In my lifetime, advances in medicine have been significant and certainly the market is flooded with drugs, the warnings for which sound worse than the symptom they treat. While many people in this country take those drugs, I heard on a morning TV show discussing health issues that 80% of the world’s population relies on alternative medicine, including homeopathy and acupuncture, for their primary health care. That must give some cause for thought because more than half of the medical schools in this country are said to offer courses in alternative medicine as part of the curriculum.
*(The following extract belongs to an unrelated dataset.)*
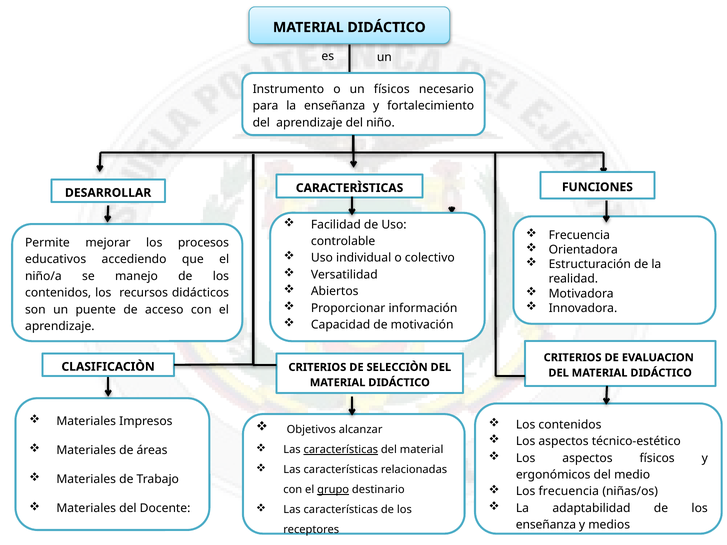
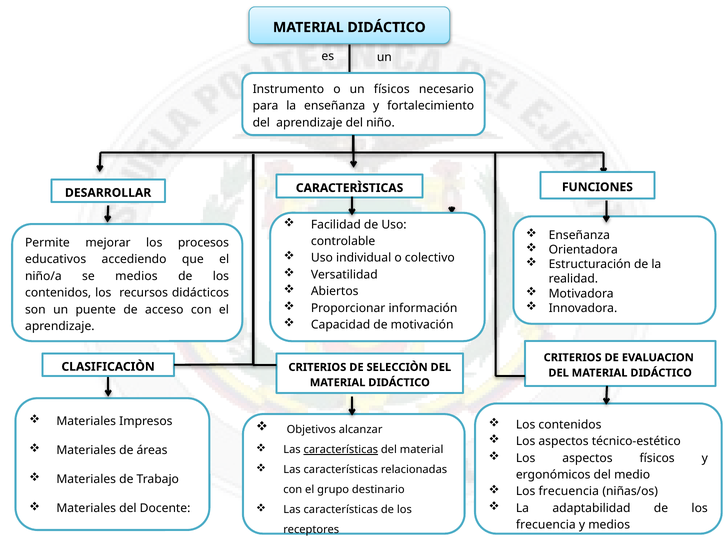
Frecuencia at (579, 235): Frecuencia -> Enseñanza
se manejo: manejo -> medios
grupo underline: present -> none
enseñanza at (546, 525): enseñanza -> frecuencia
My chiropractor son-in-law refers to it as being one of the tools, along with traditional medicine, in a tool belt meant to keep people feeling their best.
Who knows where all the new information we are receiving will lead? Some of us will stay with practices that are familiar and comfortable while others will explore different avenues. As for me, I will do my best to prepare foods that nurture my family’s bodies and hope with many of the rest of you that I don’t have to go looking for answers related to my health.